■ Written request A: Summarize the passage about life in Australia in two sentences.

■ Document text:
--- BEGIN ---

The climate of Australia I found absolutely delightful. It is a land of eternal summer: its winters are only cooler summers. The unchanging blue of its skies is appalling to those whose prosperity depends on the rainfall.
When I went out to Australia, just after leaving Oxford, I was enough of a prig to profit very greatly by being suddenly thrown into an absolutely democratic community. I was saved from finding things difficult by the fact that I was born a Bohemian, in spite of my very conventional parentage, and really did delight in roughing it. The free and easy Colonial life was a great relief to me after the prim life in my English home; and staying about on the great stations in the western district of Victoria, which belonged to various connections of my family, furnished the finest experience of my early life. I spent most of my first year in Australia in that way, returning, in between, to pay visits to my uncle at Geelong. Being in the saddle every day never lost its thrill for me, because I had hardly ever been on a horse before I went to Australia; and wandering about the big paddocks and the adjoining stretches of forest, gun in hand—I hardly ever went out without a gun—had something of the excitement of the books about the American backwoods which I read in my boyhood. It is true that I would rather have shot grizzly bears than the native bears of Australia, mere sloths, and lions and tigers than kangaroos, but a big “forester” is not to be sneezed at, and Australia has an extraordinary wealth of strange birds—the cockatoos and parrots and parakeets alone give a sort of tropical aspect to the forest, and the snakes give an unpleasantly tropical aspect, though, fortunately, in Australia, they shrink from human habitations.
When I married I went to live in Melbourne, close to public gardens of extraordinary beauty and almost tropical luxuriance, and soon became absorbed in the maelstrom of dancing and playing tennis, and watching first-class cricket and racing.
When we went to Parramatta it was easy to make excursions to the marvellous gorges of the Blue Mountains, which are among the grandest valley scenery in the world.
Everything was large, and free, and sparsely inhabited—most expanding to the mind, and the glimpse of the tropical glories of Oriental Ceylon, which I enjoyed for four days on my voyage home, made me hear the “East a callin’” for ever afterwards.
I found London desperately dull when we returned to it in 1884. I had no literary friends, except at Oxford, where we took a house for three months to get some colour into life again. It was on the banks of the Cherwell, facing the most beautiful buildings of Magdalen, and the Gothic glories of Oxford were manna to my hungry soul.
The summer, spent in Devonshire and Cornwall and Scotland, was well enough, and in the winter, which we spent at Torquay, we had grand scenery and beautiful ancient buildings, but the climate seemed treacherous and cold after the fierce bright summers of Australia.
I must not forget that I came very near not going to Australia at all. I felt the parting with my father extremely, and he was quite prostrated by it. I had, a few days before starting, been introduced to the captain of the old Orient liner Lusitania, in which I made the voyage—a hard, reckless sea-dog—and he did me good service on that occasion. Two letters came on board for me when we put in at Plymouth to pick up the last mails and passengers. One of these letters contained a letter from my father to the effect that if I wished to give up the passage and return home I might do so. The captain, for some reason or other, whether from having had a conversation with my father, or what, suspected that the letter might have some message of that kind—he may have had the same thing occurring in his experience before—so he did not give me the letter till the next day, when I had no possible chance of communicating with England until I got to the Cape de Verde Islands. By that time, of course, I had thoroughly settled down to the enjoyments of the voyage, and looked at the matter in a different light.

--- END ---

Dataset items
--- BEGIN ---

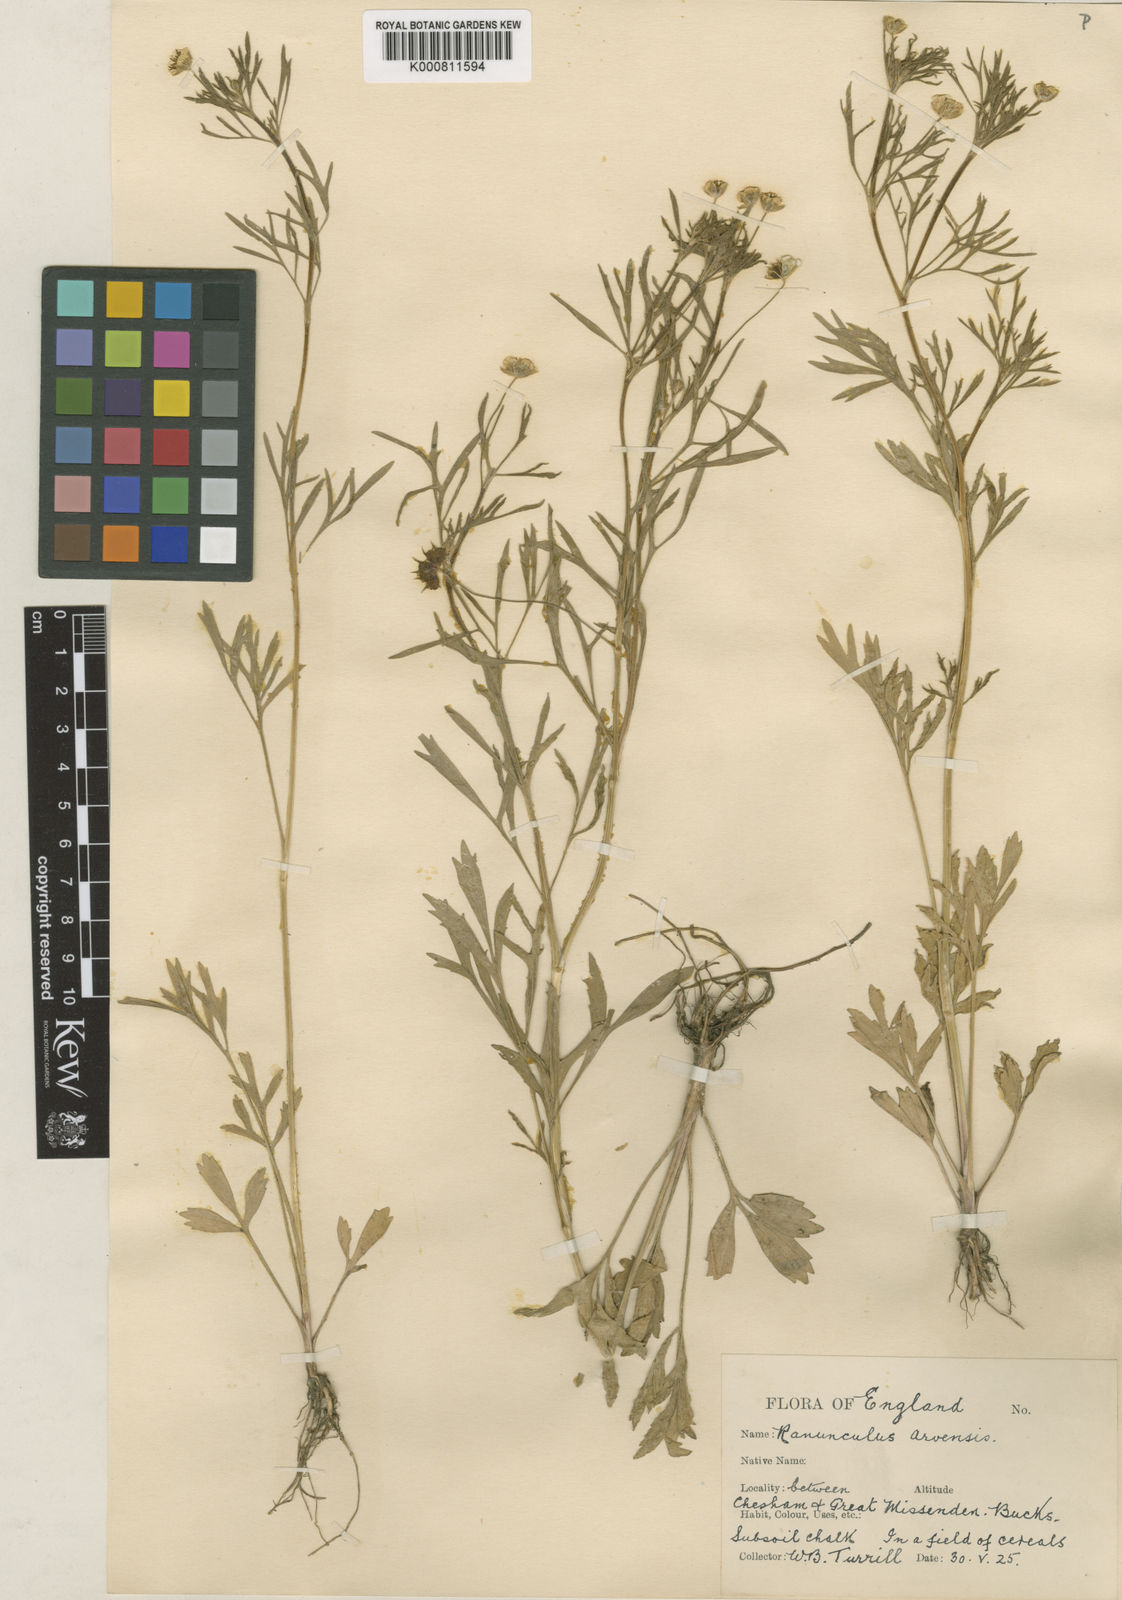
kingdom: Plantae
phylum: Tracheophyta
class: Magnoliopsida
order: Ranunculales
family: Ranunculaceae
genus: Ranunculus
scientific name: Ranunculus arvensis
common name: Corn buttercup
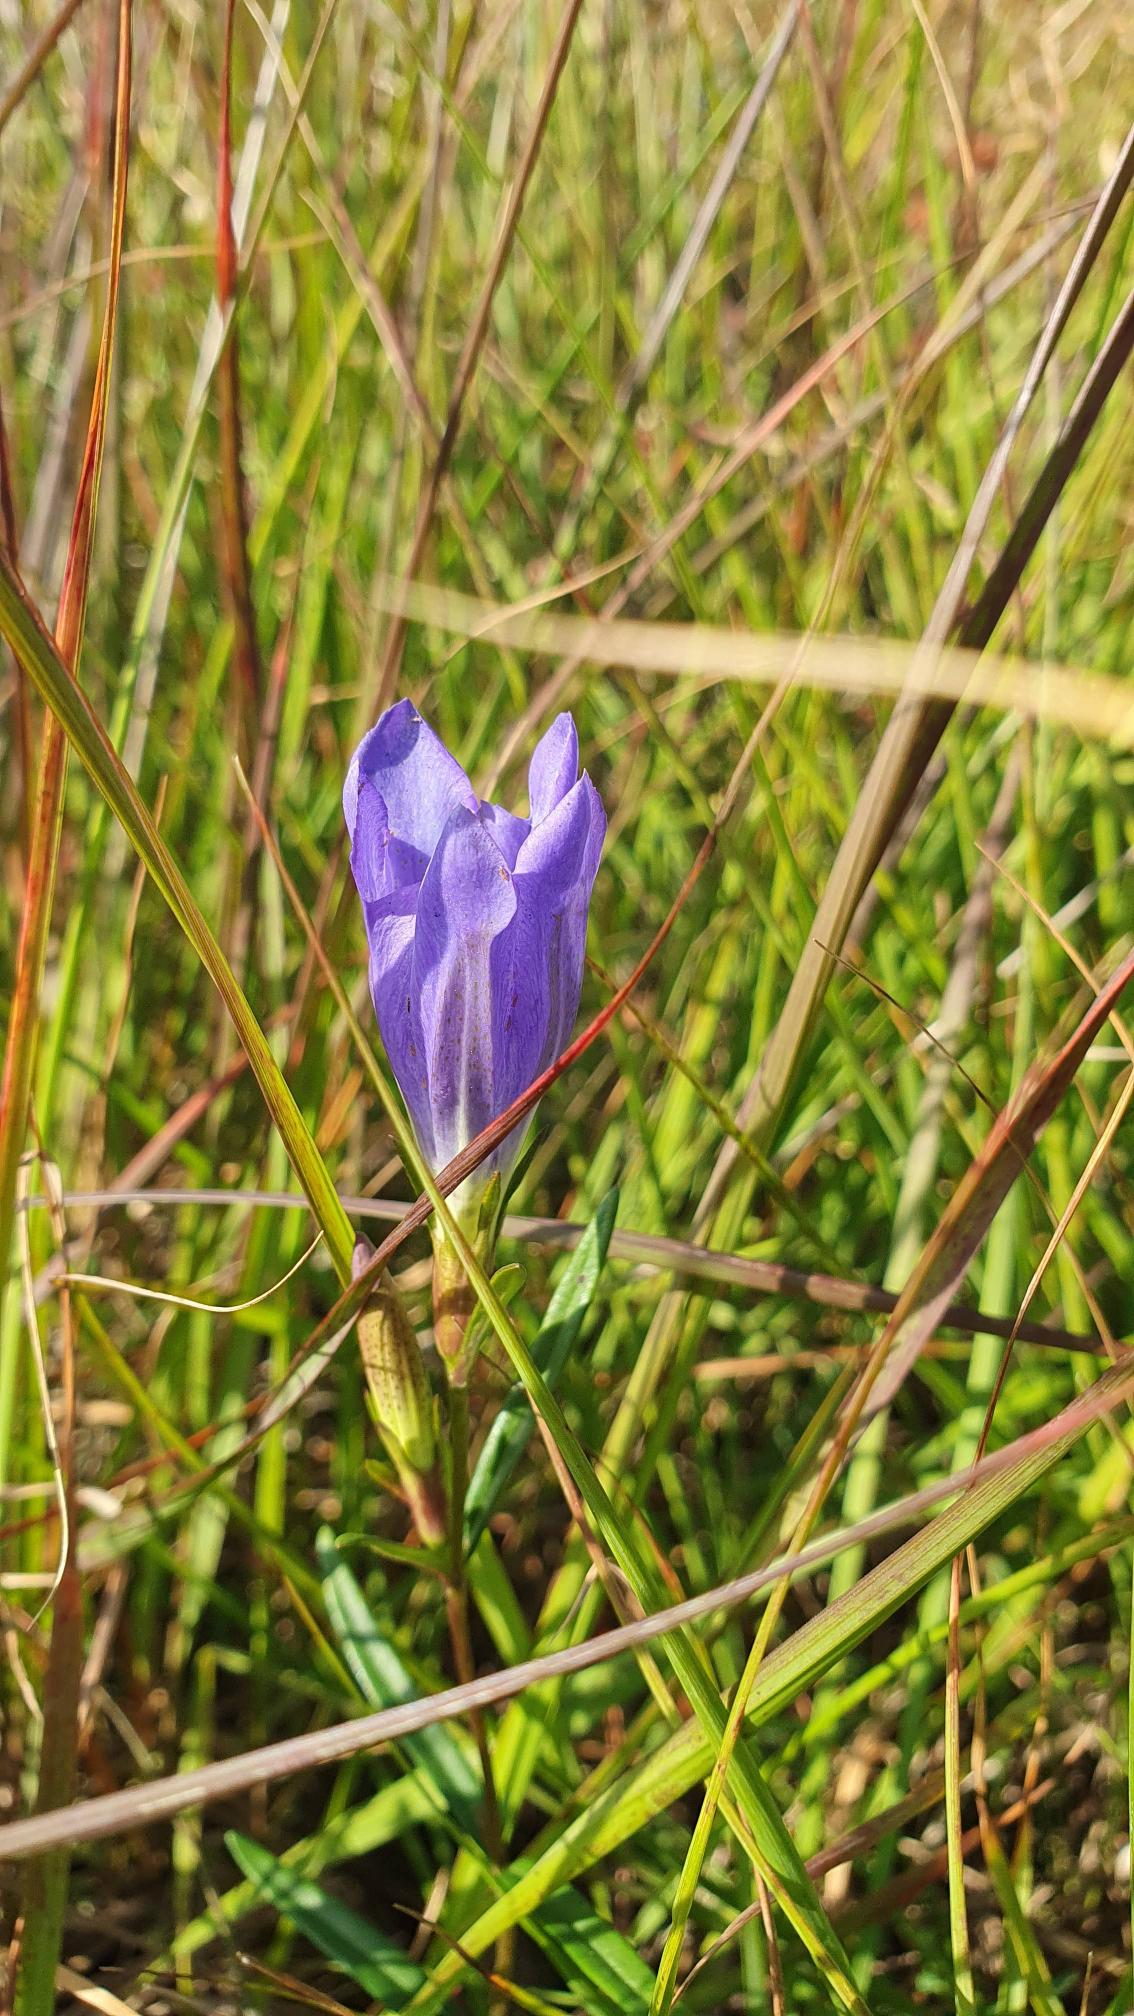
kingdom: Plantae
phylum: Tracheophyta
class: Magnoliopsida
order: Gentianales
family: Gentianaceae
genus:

--- END ---

■ Written request B: Reproduce the part of the records that opens with the line containing "order: Ranunculales" and runs through the end of the records, leaving the pictures out of your answer.

■ Written solution A: After leaving Oxford, the narrator went to Australia and found its climate delightful. The narrator loved daily riding, shooting, and staying on great stations in western Victoria, and later lived in Melbourne and visited the Blue Mountains, but found London dull on returning in 1884.

■ Written solution B:
order: Ranunculales
family: Ranunculaceae
genus: Ranunculus
scientific name: Ranunculus arvensis
common name: Corn buttercup
kingdom: Plantae
phylum: Tracheophyta
class: Magnoliopsida
order: Gentianales
family: Gentianaceae
genus:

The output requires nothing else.